Costs for reduced productivity among patients and their parents were estimated for each survivor with sequelae. Productivity losses due to epilepsy and separation anxiety were not included, as separation anxiety is seen up to 12 years of age and epilepsy recovery was assumed after 2 years of treatment. For patients under 18 years of age with severe sequelae, one of the parents was assumed to stay at home to take care of their disabled child [14, 31], for the other sequelae, a productivity loss of 10% for one of the parents was assumed. Patients were assumed to have reduced labor participation throughout life, because of their severe disability (detailed in Appendix I, Table S7). The degree of work impairment (absenteeism) was used to calculate the indirect costs. Productivity losses for mental disorders, hearing, vision, and mobility disabilities were obtained from Dutch specific public health data [32]. Due to the lack of data, productivity losses for the other sequelae were taken from a previous German study [14]. For FCA, the percentage of productivity loss was multiplied with the age-specific wage per day [29, 31].

Sensitivity and Scenario Analysis

A probabilistic sensitivity analysis was conducted to assess the impact of uncertainty in the input parameters of the total costs from a TPP perspective. The distribution was dependent on the relevant parameters (see Table 1, and Appendix I, Tables S2 and S8) and the availability of underlying data. The analysis was performed using 1000 Monte Carlo simulations, independently and randomly varying all input variables over their range at the same time.

A deterministic analysis to test the robustness of the model and identify major drivers of the outcomes was performed, and included the following parameters: IMD cases, case-fatality rate, age at first child, percentage long-term care, and the percentage special education need (see Appendix I, Table S8).

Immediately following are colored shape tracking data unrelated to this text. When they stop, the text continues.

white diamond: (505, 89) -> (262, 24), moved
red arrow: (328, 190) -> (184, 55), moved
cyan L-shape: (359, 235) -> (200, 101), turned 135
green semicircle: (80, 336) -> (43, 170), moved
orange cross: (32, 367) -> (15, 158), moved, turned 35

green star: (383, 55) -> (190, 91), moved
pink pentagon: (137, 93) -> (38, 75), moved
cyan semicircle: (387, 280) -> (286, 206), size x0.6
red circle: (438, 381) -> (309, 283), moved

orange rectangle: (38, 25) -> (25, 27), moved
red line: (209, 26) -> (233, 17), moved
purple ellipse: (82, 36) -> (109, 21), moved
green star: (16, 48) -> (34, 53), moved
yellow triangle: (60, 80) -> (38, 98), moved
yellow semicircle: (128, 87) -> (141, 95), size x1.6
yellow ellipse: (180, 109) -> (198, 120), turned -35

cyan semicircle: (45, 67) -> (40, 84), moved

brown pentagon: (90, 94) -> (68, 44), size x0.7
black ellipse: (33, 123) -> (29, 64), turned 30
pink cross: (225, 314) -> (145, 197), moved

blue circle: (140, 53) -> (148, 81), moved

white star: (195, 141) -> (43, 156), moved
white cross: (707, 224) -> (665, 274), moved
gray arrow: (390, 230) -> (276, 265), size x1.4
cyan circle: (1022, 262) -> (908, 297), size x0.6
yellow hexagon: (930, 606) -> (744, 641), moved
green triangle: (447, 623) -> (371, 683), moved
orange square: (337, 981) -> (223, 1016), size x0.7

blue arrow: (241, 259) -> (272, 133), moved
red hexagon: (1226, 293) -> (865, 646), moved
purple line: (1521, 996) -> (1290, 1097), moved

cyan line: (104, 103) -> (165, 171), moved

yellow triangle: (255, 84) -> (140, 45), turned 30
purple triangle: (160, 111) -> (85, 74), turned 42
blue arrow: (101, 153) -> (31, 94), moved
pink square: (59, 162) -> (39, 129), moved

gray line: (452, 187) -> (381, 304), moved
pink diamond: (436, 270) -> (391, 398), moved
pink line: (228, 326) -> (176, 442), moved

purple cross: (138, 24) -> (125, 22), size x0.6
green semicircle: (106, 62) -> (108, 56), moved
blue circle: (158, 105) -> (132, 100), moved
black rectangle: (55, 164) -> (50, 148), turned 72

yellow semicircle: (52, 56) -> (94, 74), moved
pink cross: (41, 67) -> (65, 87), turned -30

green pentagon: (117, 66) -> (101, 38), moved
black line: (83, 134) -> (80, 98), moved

To further explore the variation in the base case, nine scenario analyses were performed: (1) Direct medical costs of the sequelae from Scholz et al. [14], (2) direct medical costs of the sequelae from Beck et al. [31]; (3) public health response and outbreak management costs from Scholz et al. [14], (4) productivity losses during hospitalization of the acute phase based on Welte et al. [19], (5) patients with severe sequelae requiring long-term informal care (changing 25% institutional care to 10% informal care), (6) all patients requiring long-term informal care instead of only patients with severe sequelae needing institutional care, (7) exclusion of psychological impairments, (8) no discounting applied, and (9) discounting costs with 1.5%. Detailed scenario analyses are shown in the Appendix I, Tables S9 and S10.